To achieve the highest degree of protection, take a two-step approach: 1. Rename identifiers and encrypt string literals, but don't obfuscate code. 2. Compile the resulting classes down to native code using GCJ or Excelsior JET.

bblackmoor
bblackmoor

Code obfuscation is both immoral and futile. It is a hallmark of poor programmers that they waste time worrying about people "stealing" their code, rather than on improving that code and making it as good as it can be.

Tony Hopkinson
Tony Hopkinson

your code with a simple cut and paste. Of course this idea relies of several idiotic assumptions The code is valuable. The code is reusable as it is. The code is desirable.... If any of the above were true, obfuscation will not stop someone reverse engineering. The muppets who obfuscation would deter, probably wouldn't understand it anyway even in plain 'english'

apotheon
apotheon

It sounds like, in translation, your reason for "liking" obfuscation is that you work with crappy programmers who can't code their way out of a wet paper bag, so you're better off keeping them in the dark to limit the amount of damage they can do. That's not a good reason for obfuscating source code. It's a good reason for firing some programmers and replacing them with people who aren't idiots, though.

Problems to solve –
a - In the obfuscation thread, which two tools are named for compiling the resulting classes down to native code?
b - Print a passage from the obfuscation thread, beginning at the words "It sounds like, in" and stopping after "aren't idiots, though.".

Listed entries –
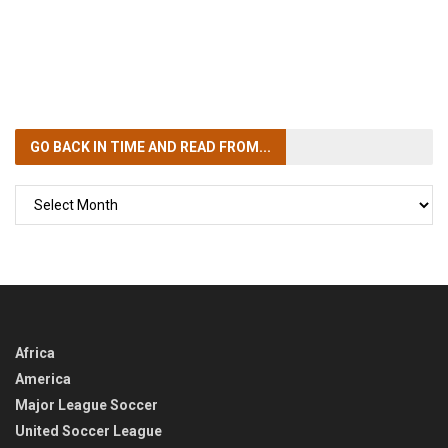
GO BACK IN TIME
AND READ FROM...
GO
BACK
IN
TIME
Africa
America
Major League Soccer
United Soccer League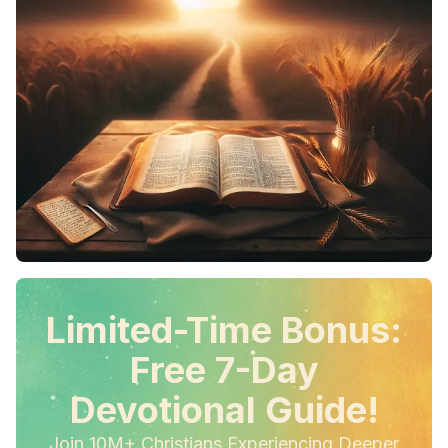
Limited-Time Bonus:
Free 7-Day
Devotional Guide!
Join 10M+ Christians Experiencing Deeper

Solutions to the tasks –
a - GCJ and Excelsior JET.

b -
It sounds like, in translation, your reason for "liking" obfuscation is that you work with crappy programmers who can't code their way out of a wet paper bag, so you're better off keeping them in the dark to limit the amount of damage they can do. That's not a good reason for obfuscating source code. It's a good reason for firing some programmers and replacing them with people who aren't idiots, though.